O desafio é ainda maior quando o produto é usado pelo grande público e aquilo que devemos mudar é algo que já está no subconsciente de todos, mesmo que ele não faça mais sentido algum. Um exemplo de como é difícil vencer a barreira da mudança são os ícones usados em aplicativos.
A Microsoft lançou em janeiro de 2008 uma nova versão do Office pra Mac. Uma nova interface, mais moderna, cheia de recursos. Mas algo perece nunca mudar: o ícone do disquete, usado pra salvar arquivos. A versão Windows também traz a homenagem ao quase pré-histórico dispositivo.

A Apple parou de incluir drives de disquete em seus computadores em 1998 (há 10 anos) e a Dell não fabrica mais nenhuma máquina com esses dispositivos desde 2003 (há 5 anos). Isso significa que a imagem de um disquete começa a ser muito pouco conhecida para a maioria dos jovens de menos de 20 anos.

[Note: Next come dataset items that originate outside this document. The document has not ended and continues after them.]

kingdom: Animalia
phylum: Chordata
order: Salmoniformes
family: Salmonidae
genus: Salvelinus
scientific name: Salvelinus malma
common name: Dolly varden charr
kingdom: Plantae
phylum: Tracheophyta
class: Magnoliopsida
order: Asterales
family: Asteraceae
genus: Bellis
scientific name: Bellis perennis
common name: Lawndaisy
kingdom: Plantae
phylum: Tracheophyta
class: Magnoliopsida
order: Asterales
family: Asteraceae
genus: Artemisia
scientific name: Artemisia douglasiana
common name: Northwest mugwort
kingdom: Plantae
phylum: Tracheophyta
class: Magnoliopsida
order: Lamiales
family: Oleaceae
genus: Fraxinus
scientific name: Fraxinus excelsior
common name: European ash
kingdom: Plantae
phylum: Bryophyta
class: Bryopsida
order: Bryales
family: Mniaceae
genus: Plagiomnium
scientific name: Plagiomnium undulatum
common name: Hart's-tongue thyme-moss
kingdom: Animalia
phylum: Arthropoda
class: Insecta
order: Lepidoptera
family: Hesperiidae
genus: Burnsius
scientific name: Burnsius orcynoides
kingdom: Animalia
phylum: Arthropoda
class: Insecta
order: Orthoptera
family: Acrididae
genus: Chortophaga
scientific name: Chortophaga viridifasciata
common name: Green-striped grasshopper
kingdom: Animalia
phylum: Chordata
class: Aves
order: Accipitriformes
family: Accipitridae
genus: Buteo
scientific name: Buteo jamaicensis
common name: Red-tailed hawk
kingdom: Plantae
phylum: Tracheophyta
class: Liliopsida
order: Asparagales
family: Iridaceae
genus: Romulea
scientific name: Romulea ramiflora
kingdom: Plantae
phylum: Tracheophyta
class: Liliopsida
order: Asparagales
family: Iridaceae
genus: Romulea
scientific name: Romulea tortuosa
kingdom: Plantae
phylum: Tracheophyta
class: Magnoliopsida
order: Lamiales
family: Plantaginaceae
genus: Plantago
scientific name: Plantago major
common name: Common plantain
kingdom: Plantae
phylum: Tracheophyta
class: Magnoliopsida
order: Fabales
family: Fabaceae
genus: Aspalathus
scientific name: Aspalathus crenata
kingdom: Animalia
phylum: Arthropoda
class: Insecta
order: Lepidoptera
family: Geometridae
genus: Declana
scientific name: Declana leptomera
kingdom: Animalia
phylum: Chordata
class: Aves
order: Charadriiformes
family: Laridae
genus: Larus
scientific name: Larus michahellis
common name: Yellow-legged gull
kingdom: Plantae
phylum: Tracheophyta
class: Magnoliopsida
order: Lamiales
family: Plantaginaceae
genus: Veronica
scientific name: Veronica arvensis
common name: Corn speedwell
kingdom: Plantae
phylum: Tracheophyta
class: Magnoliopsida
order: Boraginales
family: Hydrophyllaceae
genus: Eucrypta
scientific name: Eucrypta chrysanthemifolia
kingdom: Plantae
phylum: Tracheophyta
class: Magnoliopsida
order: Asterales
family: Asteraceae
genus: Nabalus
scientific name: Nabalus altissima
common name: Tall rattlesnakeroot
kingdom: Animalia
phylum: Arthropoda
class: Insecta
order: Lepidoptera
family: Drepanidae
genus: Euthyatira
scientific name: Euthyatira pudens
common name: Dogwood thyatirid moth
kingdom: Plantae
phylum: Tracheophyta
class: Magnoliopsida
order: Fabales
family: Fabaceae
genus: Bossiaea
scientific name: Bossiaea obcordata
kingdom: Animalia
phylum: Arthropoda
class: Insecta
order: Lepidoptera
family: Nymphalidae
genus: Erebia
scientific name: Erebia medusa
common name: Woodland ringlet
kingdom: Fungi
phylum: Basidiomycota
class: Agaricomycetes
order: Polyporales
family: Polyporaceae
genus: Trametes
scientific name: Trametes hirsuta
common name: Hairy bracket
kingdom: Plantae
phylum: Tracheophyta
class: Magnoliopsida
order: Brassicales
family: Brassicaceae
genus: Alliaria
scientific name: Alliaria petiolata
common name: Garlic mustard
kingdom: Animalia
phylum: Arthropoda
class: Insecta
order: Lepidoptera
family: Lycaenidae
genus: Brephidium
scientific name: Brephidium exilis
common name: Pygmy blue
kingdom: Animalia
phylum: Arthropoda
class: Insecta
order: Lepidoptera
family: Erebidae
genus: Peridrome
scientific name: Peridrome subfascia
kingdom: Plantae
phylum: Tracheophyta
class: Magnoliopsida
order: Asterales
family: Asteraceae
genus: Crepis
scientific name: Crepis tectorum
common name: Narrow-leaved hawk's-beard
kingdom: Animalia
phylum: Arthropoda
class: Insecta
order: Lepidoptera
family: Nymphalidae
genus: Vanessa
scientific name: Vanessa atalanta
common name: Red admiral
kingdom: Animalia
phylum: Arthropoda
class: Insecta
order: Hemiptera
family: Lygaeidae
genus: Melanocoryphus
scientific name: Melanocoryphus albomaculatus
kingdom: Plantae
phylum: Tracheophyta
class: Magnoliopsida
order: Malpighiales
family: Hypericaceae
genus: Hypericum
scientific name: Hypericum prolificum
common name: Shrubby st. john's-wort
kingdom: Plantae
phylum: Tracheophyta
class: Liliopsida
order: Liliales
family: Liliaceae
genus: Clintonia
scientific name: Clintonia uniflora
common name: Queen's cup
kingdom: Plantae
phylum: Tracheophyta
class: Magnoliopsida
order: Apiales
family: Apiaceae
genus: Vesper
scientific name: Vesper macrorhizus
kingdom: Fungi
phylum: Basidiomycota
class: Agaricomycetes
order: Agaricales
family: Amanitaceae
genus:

Por que então o ícone persiste? Tudo aquilo que vira um padrão de fato cria uma barreira natural à mudança. Aqueles que sempre utilizaram a função quando o ícone ainda fazia sentido em relação ao objeto físico saberão pra sempre o que aquilo significa. Aqueles que nunca viram o objeto acabam associando a ação à imagem e não importa se essa última faz sentido pra eles ou não, o importante é o resultado final da ação.
Para se ter uma idéia de quão estranho é ver o disquete substituído por outro ícone, vejam o exemplo abaixo da barra de ferramentas do NeoOffice, a versão opensource da suite Office pra Mac:

(pra piorar, o ícone não tem o nome ação correspondente abaixo dele)
Com a evolução da tecnologia, todos os ícones que fazem referência a objetos físicos vão acabar ficando obsoletos um dia (pensem no telefone, microfone (no Skype, por exemplo), envelope (e-mail), etc.). Mas quando vai ser a hora de mudar os ícones? Talvez nunca. Talvez tenhamos que esperar o dia em que a funcionalidade vai ficar obsoleta, ou seja, o dia em que ela não será mais necessária, daí o ícone vai embora junto.